1:00 am | 3/7/2017 | 308A Doe Library

Koenraad Van Cleempoel

Scientific instruments of the renaissance period well represent the concept of "materialised knowledge." They are carriers of ideas as well as very elegant and refined objects. The lecture will discuss astrolabes, globes, sundials and armillary spheres with a particular emphasis on the Flemish context: between c. 1525 and c. 1580 the university city of Louvain became Europe’s most important center for instrument making partly due to the research and technical skills of Gerard Mercator (1512-1594) and Gemma Frisius (1508-1555). This high reputation is due in equal measure to the combination of the beauty and the precision of these instruments. It is this perfect harmony of aesthetics and science that made the Louvain instruments so sought after in the European market. The lecture will also discuss their representation and meaning in contemporary paintings.

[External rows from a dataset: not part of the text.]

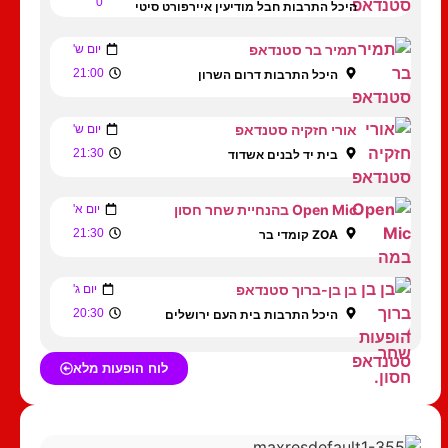
0
היכל התרבות חבל מודיעין איירפורט סיטי
תמיר בר סטנדאפ
יום ש'
21:00
היכל התרבות דרום השרון
אורי חזקיה סטנדאפ
יום ש'
21:30
בית יד לבנים אשדוד
Open Mic בהנחיית שחר חסון
יום א'
21:30
ZOA קומדי בר
בן בן-ברוך סטנדאפ
יום ג'
20:30
היכל התרבות בית העם ירושלים
לוח הופעות מלא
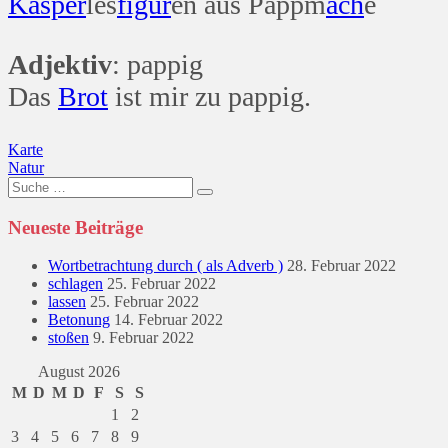
Kasper
les
figur
en aus Pappm
ach
é
Adjektiv
: pappig
Das
Brot
ist mir zu pappig.
Beitragsnavigation
Karte
Natur
Suche
nach:
Neueste Beiträge
Wortbetrachtung durch ( als Adverb )
28. Februar 2022
schlagen
25. Februar 2022
lassen
25. Februar 2022
Betonung
14. Februar 2022
stoßen
9. Februar 2022
August 2026
M
D
M
D
F
S
S
1
2
3
4
5
6
7
8
9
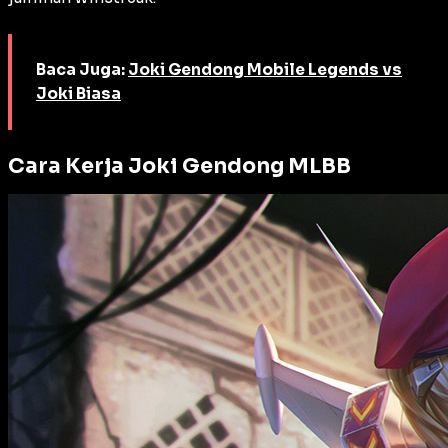
Baca Juga:
Joki Gendong Mobile Legends vs
Joki Biasa
Cara Kerja Joki Gendong MLBB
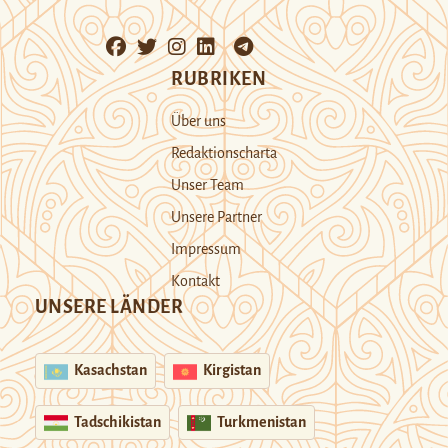
RUBRIKEN
Über uns
Redaktionscharta
Unser Team
Unsere Partner
Impressum
Kontakt
UNSERE LÄNDER
Kasachstan
Kirgistan
Tadschikistan
Turkmenistan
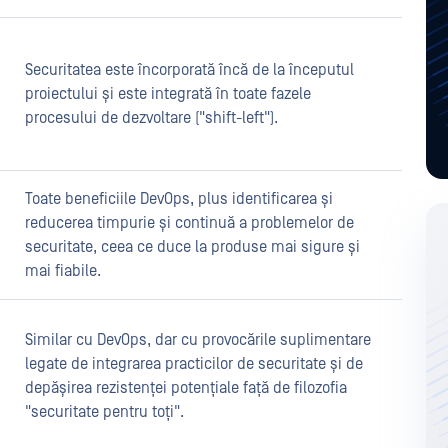
Securitatea este încorporată încă de la începutul
proiectului și este integrată în toate fazele
procesului de dezvoltare ("shift-left").
Toate beneficiile DevOps, plus identificarea și
reducerea timpurie și continuă a problemelor de
securitate, ceea ce duce la produse mai sigure și
mai fiabile.
Similar cu DevOps, dar cu provocările suplimentare
legate de integrarea practicilor de securitate și de
depășirea rezistenței potențiale față de filozofia
"securitate pentru toți".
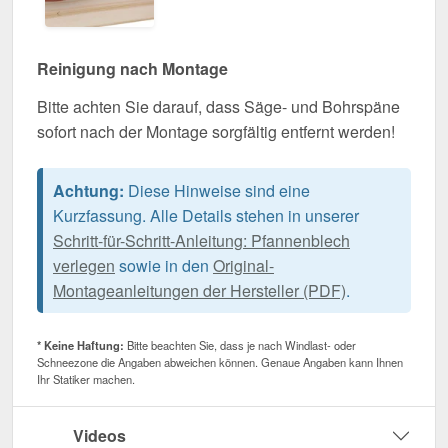
Reinigung nach Montage
Bitte achten Sie darauf, dass Säge- und Bohrspäne
sofort nach der Montage sorgfältig entfernt werden!
Achtung:
Diese Hinweise sind eine
Kurzfassung. Alle Details stehen in unserer
Schritt-für-Schritt-Anleitung: Pfannenblech
verlegen
sowie in den
Original-
Montageanleitungen der Hersteller (PDF)
.
* Keine Haftung:
Bitte beachten Sie, dass je nach Windlast- oder
Schneezone die Angaben abweichen können. Genaue Angaben kann Ihnen
Ihr Statiker machen.
Videos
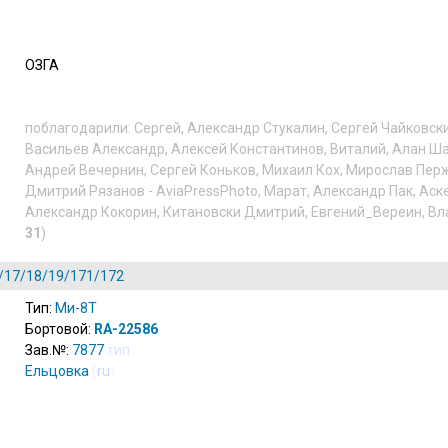
ОЗГА
поблагодарили:
Сергей
,
Александр Стукалин
,
Сергей Чайковск
Васильев Александр
,
Алексей Константинов
,
Виталий
,
Алан Ш
Андрей Вечернин
,
Сергей Коньков
,
Михаил Кох
,
Мирослав Пер
Дмитрий Рязанов - AviaPressPhoto
,
Марат
,
Александр Пак
,
Аск
Александр Кокорин
,
Китановски Дмитрий
,
Евгений_Вереин
,
Вл
31
)
/17/18/19/171/172
Тип:
Ми-8Т
Бортовой:
RA-22586
Зав.№:
7877
тип
Ельцовка
(
ru
)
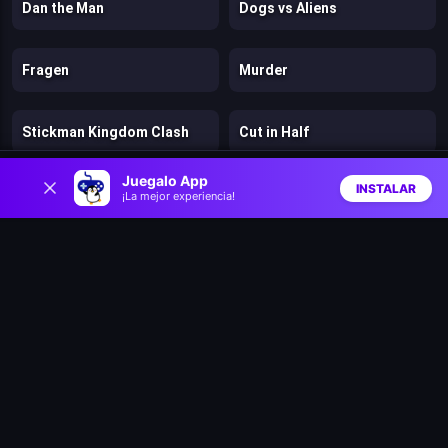
Dan the Man
Dogs vs Aliens
Fragen
Murder
Stickman Kingdom Clash
Cut in Half
0
Juegalo App
INSTALAR
Mr. Dude: King of the Hill
Stick: Eastern Fight
¡La mejor experiencia!
Inicio
Aleatorio
Buscar
Favs
Hazmob FPS: Online Shooter
Chicken Strike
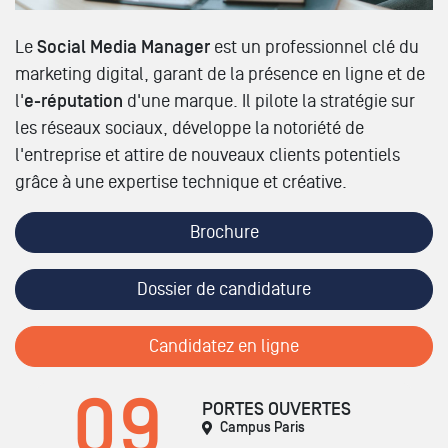
Le
Social Media Manager
est un professionnel clé du
marketing digital, garant de la présence en ligne et de
l'
e-réputation
d'une marque. Il pilote la stratégie sur
les réseaux sociaux, développe la notoriété de
l'entreprise et attire de nouveaux clients potentiels
grâce à une expertise technique et créative.
Brochure
Dossier de candidature
Candidatez en ligne
09
PORTES OUVERTES
Campus Paris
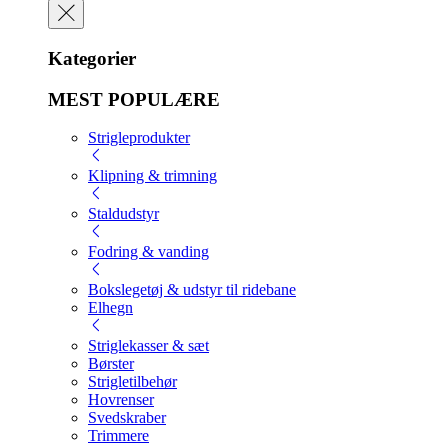
Kategorier
MEST POPULÆRE
Strigleprodukter
Klipning & trimning
Staldudstyr
Fodring & vanding
Bokslegetøj & udstyr til ridebane
Elhegn
Striglekasser & sæt
Børster
Strigletilbehør
Hovrenser
Svedskraber
Trimmere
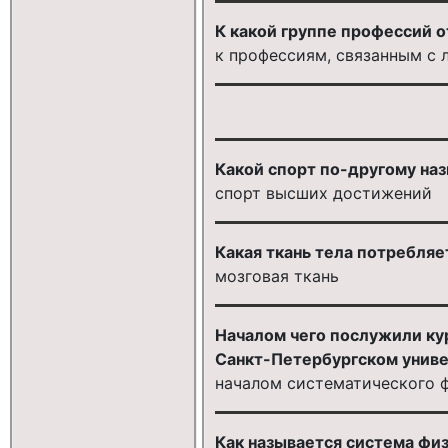
К какой группе профессий о
к профессиям, связанным с
Какой спорт по-другому на
спорт высших достижений
Какая ткань тела потребляе
мозговая ткань
Началом чего послужили ку
Санкт-Петербургском униве
началом систематического ф
Как называется система фи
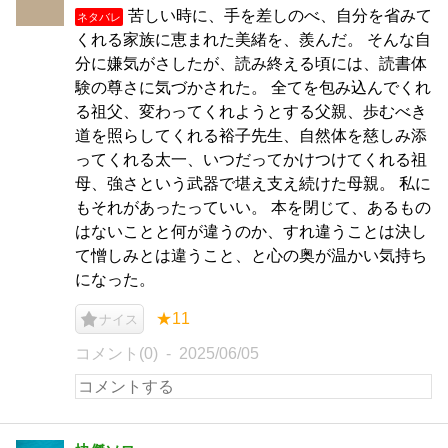
苦しい時に、手を差しのべ、自分を省みて
ネタバレ
くれる家族に恵まれた美緒を、羨んだ。 そんな自
分に嫌気がさしたが、読み終える頃には、読書体
験の尊さに気づかされた。 全てを包み込んでくれ
る祖父、変わってくれようとする父親、歩むべき
道を照らしてくれる裕子先生、自然体を慈しみ添
ってくれる太一、いつだってかけつけてくれる祖
母、強さという武器で堪え支え続けた母親。 私に
もそれがあったっていい。 本を閉じて、あるもの
はないことと何が違うのか、すれ違うことは決し
て憎しみとは違うこと、と心の奥が温かい気持ち
になった。
★11
ナイス
コメント(0)
2025/06/05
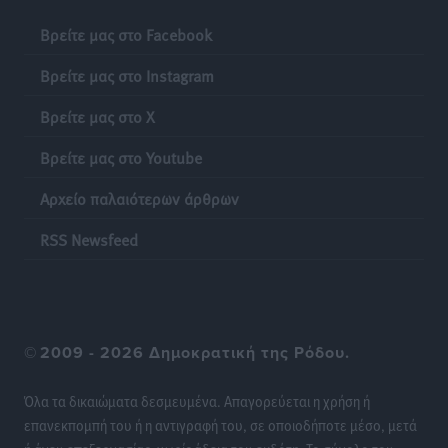
Βρείτε μας στο Facebook
Βρείτε μας στο Instagram
Βρείτε μας στο X
Βρείτε μας στο Youtube
Αρχείο παλαιότερων άρθρων
RSS Newsfeed
©
2009 - 2026 Δημοκρατική της Ρόδου.
Όλα τα δικαιώματα δεσμευμένα. Απαγορεύεται η χρήση ή
επανεκπομπή του ή η αντιγραφή του, σε οποιοδήποτε μέσο, μετά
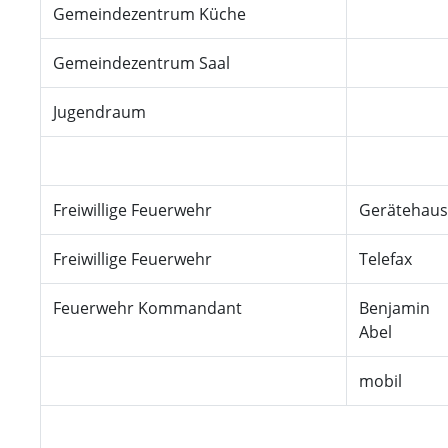
Gemeindezentrum Küche
Gemeindezentrum Saal
Jugendraum
Freiwillige Feuerwehr
Gerätehaus
Freiwillige Feuerwehr
Telefax
Feuerwehr Kommandant
Benjamin
Abel
mobil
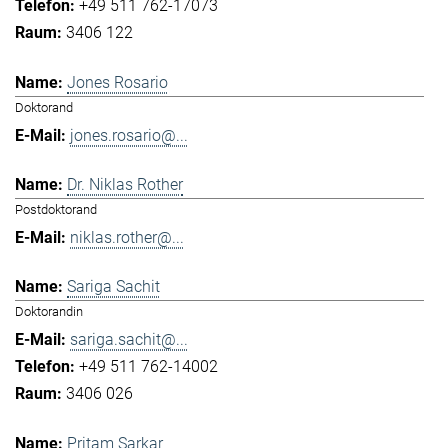
+49 511 762-17073
3406 122
Jones Rosario
Doktorand
jones.rosario@...
Dr. Niklas Rother
Postdoktorand
niklas.rother@...
Sariga Sachit
Doktorandin
sariga.sachit@...
+49 511 762-14002
3406 026
Pritam Sarkar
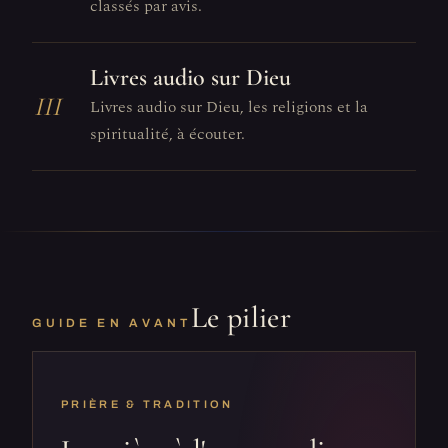
classés par avis.
Livres audio sur Dieu
III
Livres audio sur Dieu, les religions et la
spiritualité, à écouter.
Le pilier
GUIDE EN AVANT
PRIÈRE & TRADITION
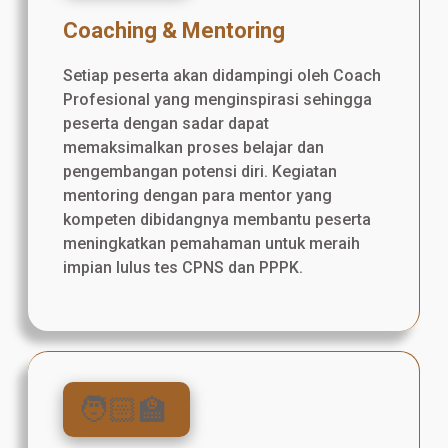
Coaching & Mentoring
Setiap peserta akan didampingi oleh Coach
Profesional yang menginspirasi sehingga
peserta dengan sadar dapat
memaksimalkan proses belajar dan
pengembangan potensi diri. Kegiatan
mentoring dengan para mentor yang
kompeten dibidangnya membantu peserta
meningkatkan pemahaman untuk meraih
impian lulus tes CPNS dan PPPK.
🧑🏻‍🏫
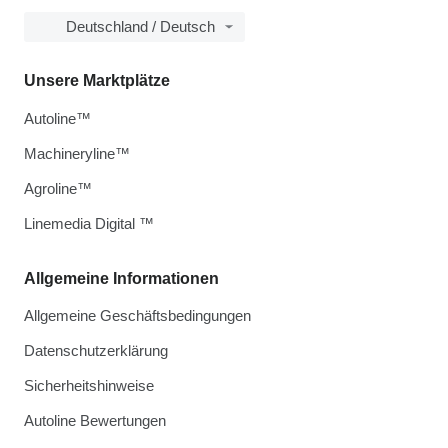
Deutschland / Deutsch
Unsere Marktplätze
Autoline™
Machineryline™
Agroline™
Linemedia Digital ™
Allgemeine Informationen
Allgemeine Geschäftsbedingungen
Datenschutzerklärung
Sicherheitshinweise
Autoline Bewertungen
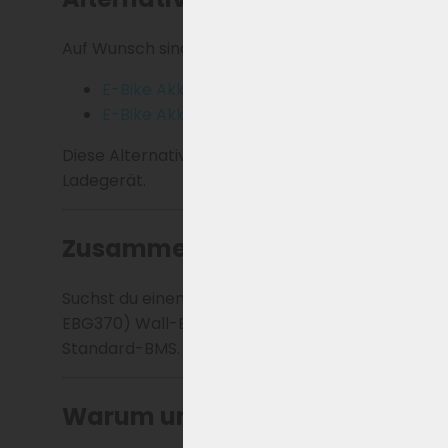
Auf Wunsch sind auch zwei hochwertige E-Bike Ak
E-Bike Akku 13Ah
(468Wh) und Standard-B
E-Bike Akku 15Ah
(540Wh) und Standard-B
Diese Alternativen bieten ein hervorragendes Prei
Ladegerät.
Zusammenfassung
Suchst du einen Ersatz für den XH370 Akku? Der E
EBG370) Wall-E-S Serie und vollkommen kompatibe
Standard-BMS.
Warum uns wählen?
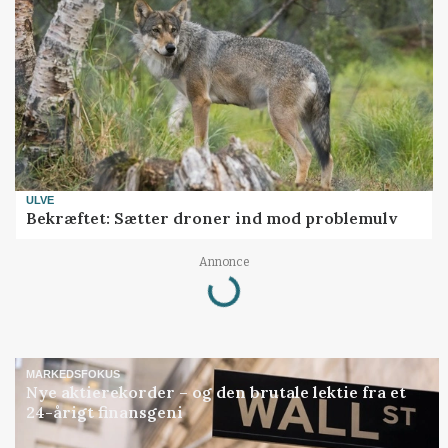
ULVE
Bekræftet: Sætter droner ind mod problemulv
Loading...
Annonce
MARKEDSFOKUS
Nye aktierekorder – og den brutale lektie fra et
24-årigt finansgeni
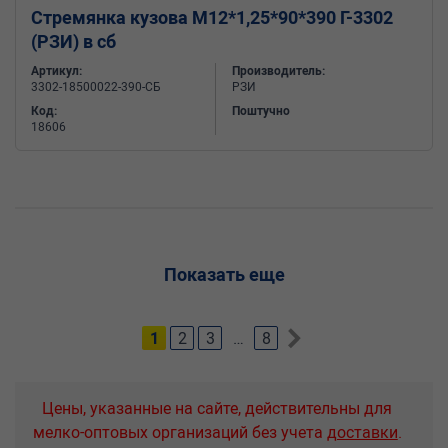
Стремянка кузова М12*1,25*90*390 Г-3302
(РЗИ) в сб
Артикул:
Производитель:
3302-18500022-390-СБ
РЗИ
Код:
Поштучно
18606
Показать еще
1
2
3
…
8
Цены, указанные на сайте, действительны для
мелко-оптовых организаций без учета
доставки
.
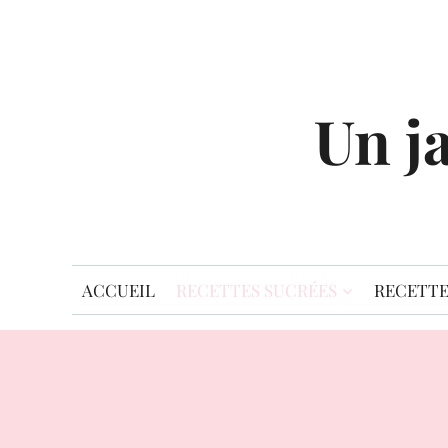
Aller
au
contenu
Un j
ACCUEIL
RECETTES SUCRÉES
RECETTE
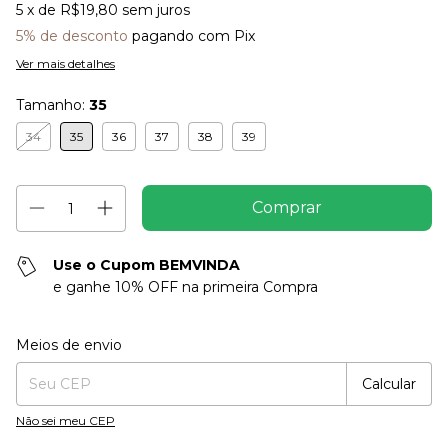
5
x de
R$19,80
sem juros
5% de desconto
pagando com Pix
Ver mais detalhes
Tamanho:
35
34
35
36
37
38
39
Use o Cupom BEMVINDA
e ganhe 10% OFF na primeira Compra
Entregas para o CEP:
Alterar CEP
Meios de envio
Calcular
Não sei meu CEP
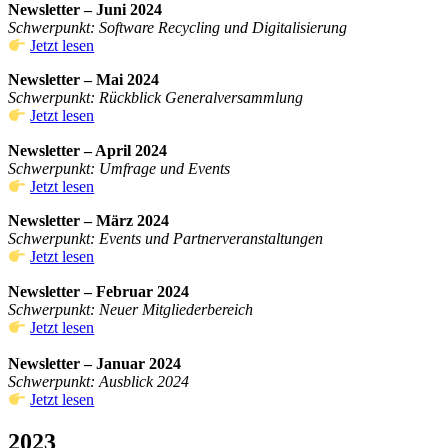
Newsletter – Juni 2024
Schwerpunkt: Software Recycling und Digitalisierung
Jetzt lesen
Newsletter – Mai 2024
Schwerpunkt: Rückblick Generalversammlung
Jetzt lesen
Newsletter – April 2024
Schwerpunkt: Umfrage und Events
Jetzt lesen
Newsletter – März 2024
Schwerpunkt: Events und Partnerveranstaltungen
Jetzt lesen
Newsletter – Februar 2024
Schwerpunkt: Neuer Mitgliederbereich
Jetzt lesen
Newsletter – Januar 2024
Schwerpunkt: Ausblick 2024
Jetzt lesen
2023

Koenraad Van Cleempoel studied art history in Louvain, Madrid and London where he received his PhD at the Warburg Institute. He was Sackler Fellow at the National Maritime Museum in Greenwich where he catalogued their collection of astrolabes (Oxford UP) and research fellow at the Institute for the History of Science, Johann Wolfgang Goethe University, Frankfurt am Main. Scientific instruments of the Latin West between c. 1400 and 1650 are his field of research. In recent years he also published on adaptive reuse of heritage sites. He is professor in art history and vice dean at the Faculty of Architecture in Hasselt University (Belgium).